» **Exercise directions**
Convert the lines from the start of the records through the line containing "aby go uwalniać!?" into a JSON list of strings, with one string per line and blank lines left out.

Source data
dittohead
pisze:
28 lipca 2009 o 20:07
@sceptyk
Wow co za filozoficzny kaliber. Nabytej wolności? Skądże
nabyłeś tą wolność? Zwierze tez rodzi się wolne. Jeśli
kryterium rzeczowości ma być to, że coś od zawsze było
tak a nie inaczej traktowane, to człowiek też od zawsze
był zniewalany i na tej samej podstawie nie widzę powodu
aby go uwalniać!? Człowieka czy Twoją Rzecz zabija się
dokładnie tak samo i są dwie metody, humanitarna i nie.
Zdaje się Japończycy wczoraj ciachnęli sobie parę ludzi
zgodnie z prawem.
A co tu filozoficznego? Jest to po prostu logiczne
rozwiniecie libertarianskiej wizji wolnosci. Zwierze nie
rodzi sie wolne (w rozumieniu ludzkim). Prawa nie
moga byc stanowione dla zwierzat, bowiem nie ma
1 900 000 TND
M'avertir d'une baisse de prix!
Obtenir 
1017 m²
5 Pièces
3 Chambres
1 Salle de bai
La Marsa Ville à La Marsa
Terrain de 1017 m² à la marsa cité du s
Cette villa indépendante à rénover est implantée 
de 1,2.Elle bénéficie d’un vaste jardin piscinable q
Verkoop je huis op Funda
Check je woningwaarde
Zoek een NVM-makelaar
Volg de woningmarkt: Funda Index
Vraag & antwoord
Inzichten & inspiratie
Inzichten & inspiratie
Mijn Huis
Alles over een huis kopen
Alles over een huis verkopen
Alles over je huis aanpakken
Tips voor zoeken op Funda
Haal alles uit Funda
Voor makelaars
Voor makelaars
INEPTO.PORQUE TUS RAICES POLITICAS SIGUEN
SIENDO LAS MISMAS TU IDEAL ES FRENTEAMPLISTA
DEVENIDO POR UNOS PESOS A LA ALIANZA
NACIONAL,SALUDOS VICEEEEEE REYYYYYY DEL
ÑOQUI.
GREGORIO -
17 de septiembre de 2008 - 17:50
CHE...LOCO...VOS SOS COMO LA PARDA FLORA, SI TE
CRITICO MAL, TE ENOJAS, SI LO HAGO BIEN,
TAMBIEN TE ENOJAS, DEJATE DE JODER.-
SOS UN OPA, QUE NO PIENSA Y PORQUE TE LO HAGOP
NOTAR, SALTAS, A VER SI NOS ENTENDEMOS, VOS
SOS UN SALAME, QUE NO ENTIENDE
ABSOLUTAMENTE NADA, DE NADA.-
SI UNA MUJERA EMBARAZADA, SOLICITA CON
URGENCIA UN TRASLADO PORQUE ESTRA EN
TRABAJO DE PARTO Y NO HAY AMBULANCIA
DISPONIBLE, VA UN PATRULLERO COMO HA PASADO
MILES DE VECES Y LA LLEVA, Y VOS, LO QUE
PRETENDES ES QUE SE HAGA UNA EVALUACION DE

» **Result of this exercise**
[
  "dittohead",
  "pisze:",
  "28 lipca 2009 o 20:07",
  "@sceptyk",
  "Wow co za filozoficzny kaliber. Nabytej wolności? Skądże",
  "nabyłeś tą wolność? Zwierze tez rodzi się wolne. Jeśli",
  "kryterium rzeczowości ma być to, że coś od zawsze było",
  "tak a nie inaczej traktowane, to człowiek też od zawsze",
  "był zniewalany i na tej samej podstawie nie widzę powodu",
  "aby go uwalniać!? Człowieka czy Twoją Rzecz zabija się"
]